> **Task details**
Go through the entries below from the first line and output each one exactly, up to and including the line with "- Nešírte neoverené".

(Stored data entries)
*** Block opens ***
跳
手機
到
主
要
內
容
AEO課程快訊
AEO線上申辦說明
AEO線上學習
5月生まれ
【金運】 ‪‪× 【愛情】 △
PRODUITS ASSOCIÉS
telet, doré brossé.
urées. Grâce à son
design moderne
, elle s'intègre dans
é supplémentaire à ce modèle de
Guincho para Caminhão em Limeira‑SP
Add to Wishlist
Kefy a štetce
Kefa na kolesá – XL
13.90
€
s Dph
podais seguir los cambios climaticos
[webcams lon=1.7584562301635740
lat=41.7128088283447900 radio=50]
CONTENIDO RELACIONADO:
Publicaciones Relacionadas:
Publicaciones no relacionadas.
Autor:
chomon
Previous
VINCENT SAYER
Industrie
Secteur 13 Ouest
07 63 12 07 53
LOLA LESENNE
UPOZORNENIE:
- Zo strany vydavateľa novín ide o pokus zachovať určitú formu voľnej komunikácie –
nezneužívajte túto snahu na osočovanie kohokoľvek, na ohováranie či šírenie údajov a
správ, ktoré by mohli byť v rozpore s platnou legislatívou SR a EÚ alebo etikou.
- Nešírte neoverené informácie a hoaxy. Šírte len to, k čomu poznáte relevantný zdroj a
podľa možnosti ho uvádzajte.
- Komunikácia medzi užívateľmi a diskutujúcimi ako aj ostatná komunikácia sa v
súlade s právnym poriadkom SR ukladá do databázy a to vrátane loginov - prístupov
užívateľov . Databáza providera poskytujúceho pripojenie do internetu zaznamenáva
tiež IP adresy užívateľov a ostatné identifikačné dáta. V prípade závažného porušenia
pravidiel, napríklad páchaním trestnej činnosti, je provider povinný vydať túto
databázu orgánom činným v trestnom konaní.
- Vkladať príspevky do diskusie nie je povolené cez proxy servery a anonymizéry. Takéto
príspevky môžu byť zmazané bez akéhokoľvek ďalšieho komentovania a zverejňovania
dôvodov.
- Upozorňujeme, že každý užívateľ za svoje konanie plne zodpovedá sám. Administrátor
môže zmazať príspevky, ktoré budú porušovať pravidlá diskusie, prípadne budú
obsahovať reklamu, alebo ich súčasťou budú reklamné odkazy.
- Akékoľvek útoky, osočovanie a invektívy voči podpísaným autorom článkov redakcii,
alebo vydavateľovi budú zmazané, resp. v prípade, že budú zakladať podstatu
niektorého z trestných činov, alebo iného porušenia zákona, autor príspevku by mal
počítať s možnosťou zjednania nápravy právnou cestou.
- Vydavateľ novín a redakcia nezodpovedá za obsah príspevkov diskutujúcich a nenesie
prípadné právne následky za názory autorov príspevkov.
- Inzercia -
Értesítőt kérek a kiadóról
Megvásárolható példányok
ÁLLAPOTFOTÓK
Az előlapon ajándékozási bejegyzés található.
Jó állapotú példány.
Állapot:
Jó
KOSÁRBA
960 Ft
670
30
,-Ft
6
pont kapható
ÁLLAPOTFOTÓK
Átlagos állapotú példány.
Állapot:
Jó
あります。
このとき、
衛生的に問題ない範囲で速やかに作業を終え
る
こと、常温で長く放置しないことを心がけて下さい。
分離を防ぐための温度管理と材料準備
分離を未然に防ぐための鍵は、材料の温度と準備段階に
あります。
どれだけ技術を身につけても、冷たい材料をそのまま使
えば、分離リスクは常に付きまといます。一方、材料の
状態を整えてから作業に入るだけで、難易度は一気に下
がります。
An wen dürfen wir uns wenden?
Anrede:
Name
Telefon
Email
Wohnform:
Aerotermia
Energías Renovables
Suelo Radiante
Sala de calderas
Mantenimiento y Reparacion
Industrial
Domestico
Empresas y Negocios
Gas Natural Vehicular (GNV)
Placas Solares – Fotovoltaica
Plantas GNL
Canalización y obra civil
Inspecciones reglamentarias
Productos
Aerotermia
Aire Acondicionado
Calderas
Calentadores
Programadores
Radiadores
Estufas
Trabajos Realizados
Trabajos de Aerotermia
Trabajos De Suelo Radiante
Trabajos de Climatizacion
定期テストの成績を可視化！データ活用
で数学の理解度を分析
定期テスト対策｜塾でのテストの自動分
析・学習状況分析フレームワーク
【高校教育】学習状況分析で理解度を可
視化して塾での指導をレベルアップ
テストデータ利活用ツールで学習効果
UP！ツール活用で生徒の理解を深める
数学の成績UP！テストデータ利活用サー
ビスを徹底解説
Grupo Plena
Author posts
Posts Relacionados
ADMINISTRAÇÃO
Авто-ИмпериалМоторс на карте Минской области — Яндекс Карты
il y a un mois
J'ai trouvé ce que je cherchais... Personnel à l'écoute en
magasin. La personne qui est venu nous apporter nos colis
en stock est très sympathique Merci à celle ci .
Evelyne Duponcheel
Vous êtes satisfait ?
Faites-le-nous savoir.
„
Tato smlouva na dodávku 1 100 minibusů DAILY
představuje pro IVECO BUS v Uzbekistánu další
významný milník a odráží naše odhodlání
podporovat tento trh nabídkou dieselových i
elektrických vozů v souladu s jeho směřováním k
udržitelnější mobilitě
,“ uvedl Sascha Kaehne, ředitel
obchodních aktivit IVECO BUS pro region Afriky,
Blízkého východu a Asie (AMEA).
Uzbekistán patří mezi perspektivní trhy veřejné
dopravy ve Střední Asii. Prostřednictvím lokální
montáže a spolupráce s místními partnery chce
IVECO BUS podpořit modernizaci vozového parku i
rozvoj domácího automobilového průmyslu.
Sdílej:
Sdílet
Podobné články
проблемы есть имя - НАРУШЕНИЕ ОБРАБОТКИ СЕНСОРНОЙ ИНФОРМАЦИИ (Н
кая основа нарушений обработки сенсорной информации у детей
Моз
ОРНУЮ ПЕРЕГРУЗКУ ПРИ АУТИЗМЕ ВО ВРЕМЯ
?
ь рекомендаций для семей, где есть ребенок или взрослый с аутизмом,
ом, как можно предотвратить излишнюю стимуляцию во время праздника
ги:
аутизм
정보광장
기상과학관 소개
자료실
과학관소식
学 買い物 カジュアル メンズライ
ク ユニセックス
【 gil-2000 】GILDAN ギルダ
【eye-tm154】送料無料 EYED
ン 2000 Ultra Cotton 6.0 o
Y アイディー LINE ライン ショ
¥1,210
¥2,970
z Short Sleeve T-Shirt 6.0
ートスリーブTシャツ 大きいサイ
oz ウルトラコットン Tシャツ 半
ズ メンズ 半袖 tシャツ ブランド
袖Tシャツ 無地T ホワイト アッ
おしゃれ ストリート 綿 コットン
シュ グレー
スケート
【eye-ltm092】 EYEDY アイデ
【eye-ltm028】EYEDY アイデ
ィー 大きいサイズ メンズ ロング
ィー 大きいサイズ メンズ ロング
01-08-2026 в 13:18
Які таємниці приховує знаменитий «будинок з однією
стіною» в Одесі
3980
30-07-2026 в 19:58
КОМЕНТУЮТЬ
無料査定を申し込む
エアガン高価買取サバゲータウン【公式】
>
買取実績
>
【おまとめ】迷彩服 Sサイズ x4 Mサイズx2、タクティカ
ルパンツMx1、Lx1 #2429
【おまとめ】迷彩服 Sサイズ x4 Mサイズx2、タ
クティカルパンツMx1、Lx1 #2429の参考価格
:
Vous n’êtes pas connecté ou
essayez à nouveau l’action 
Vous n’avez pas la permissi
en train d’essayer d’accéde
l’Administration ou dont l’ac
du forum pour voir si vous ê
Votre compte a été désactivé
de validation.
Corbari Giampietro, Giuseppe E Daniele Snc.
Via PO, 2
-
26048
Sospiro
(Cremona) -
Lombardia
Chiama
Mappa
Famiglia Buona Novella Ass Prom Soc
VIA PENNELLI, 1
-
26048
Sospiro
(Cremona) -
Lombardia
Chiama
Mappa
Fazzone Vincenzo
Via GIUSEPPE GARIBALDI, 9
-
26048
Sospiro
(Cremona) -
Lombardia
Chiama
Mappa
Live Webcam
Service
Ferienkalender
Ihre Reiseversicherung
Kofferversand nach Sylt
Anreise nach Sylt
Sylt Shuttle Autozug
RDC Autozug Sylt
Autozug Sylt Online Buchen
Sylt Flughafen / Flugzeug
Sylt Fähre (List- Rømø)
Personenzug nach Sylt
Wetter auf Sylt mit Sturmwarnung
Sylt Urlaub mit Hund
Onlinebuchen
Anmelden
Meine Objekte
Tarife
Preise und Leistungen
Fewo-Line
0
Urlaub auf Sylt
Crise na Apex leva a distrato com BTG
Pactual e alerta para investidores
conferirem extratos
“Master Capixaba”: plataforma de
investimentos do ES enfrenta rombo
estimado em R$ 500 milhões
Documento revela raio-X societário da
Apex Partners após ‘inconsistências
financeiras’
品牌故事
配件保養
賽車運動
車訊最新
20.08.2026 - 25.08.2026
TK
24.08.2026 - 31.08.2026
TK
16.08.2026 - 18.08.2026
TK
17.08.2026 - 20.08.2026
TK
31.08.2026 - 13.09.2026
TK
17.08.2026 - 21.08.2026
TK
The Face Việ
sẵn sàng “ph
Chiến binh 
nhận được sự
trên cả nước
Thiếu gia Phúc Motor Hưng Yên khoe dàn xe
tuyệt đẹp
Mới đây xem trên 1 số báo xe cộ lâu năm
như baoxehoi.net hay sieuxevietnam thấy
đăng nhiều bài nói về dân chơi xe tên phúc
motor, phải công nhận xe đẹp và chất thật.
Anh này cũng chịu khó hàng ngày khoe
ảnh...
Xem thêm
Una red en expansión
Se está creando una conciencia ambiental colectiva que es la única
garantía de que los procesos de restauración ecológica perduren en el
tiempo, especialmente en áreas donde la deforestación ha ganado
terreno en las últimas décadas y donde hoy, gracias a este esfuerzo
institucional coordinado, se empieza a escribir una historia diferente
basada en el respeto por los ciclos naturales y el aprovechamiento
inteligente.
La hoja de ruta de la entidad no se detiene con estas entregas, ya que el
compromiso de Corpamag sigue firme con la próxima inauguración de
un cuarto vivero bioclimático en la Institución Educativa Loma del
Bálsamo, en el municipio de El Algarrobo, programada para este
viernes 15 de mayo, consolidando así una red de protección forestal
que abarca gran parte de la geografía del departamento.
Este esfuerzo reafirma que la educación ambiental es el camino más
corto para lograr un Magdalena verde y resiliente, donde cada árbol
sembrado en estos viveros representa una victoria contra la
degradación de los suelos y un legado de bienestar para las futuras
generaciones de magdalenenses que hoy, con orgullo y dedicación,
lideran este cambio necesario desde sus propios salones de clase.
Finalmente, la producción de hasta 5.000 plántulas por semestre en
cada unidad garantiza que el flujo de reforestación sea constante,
*** Block closes ***
> **Exercise output**
跳
手機
到
主
要
內
容
AEO課程快訊
AEO線上申辦說明
AEO線上學習
5月生まれ
【金運】 ‪‪× 【愛情】 △
PRODUITS ASSOCIÉS
telet, doré brossé.
urées. Grâce à son
design moderne
, elle s'intègre dans
é supplémentaire à ce modèle de
Guincho para Caminhão em Limeira‑SP
Add to Wishlist
Kefy a štetce
Kefa na kolesá – XL
13.90
€
s Dph
podais seguir los cambios climaticos
[webcams lon=1.7584562301635740
lat=41.7128088283447900 radio=50]
CONTENIDO RELACIONADO:
Publicaciones Relacionadas:
Publicaciones no relacionadas.
Autor:
chomon
Previous
VINCENT SAYER
Industrie
Secteur 13 Ouest
07 63 12 07 53
LOLA LESENNE
UPOZORNENIE:
- Zo strany vydavateľa novín ide o pokus zachovať určitú formu voľnej komunikácie –
nezneužívajte túto snahu na osočovanie kohokoľvek, na ohováranie či šírenie údajov a
správ, ktoré by mohli byť v rozpore s platnou legislatívou SR a EÚ alebo etikou.
- Nešírte neoverené informácie a hoaxy. Šírte len to, k čomu poznáte relevantný zdroj a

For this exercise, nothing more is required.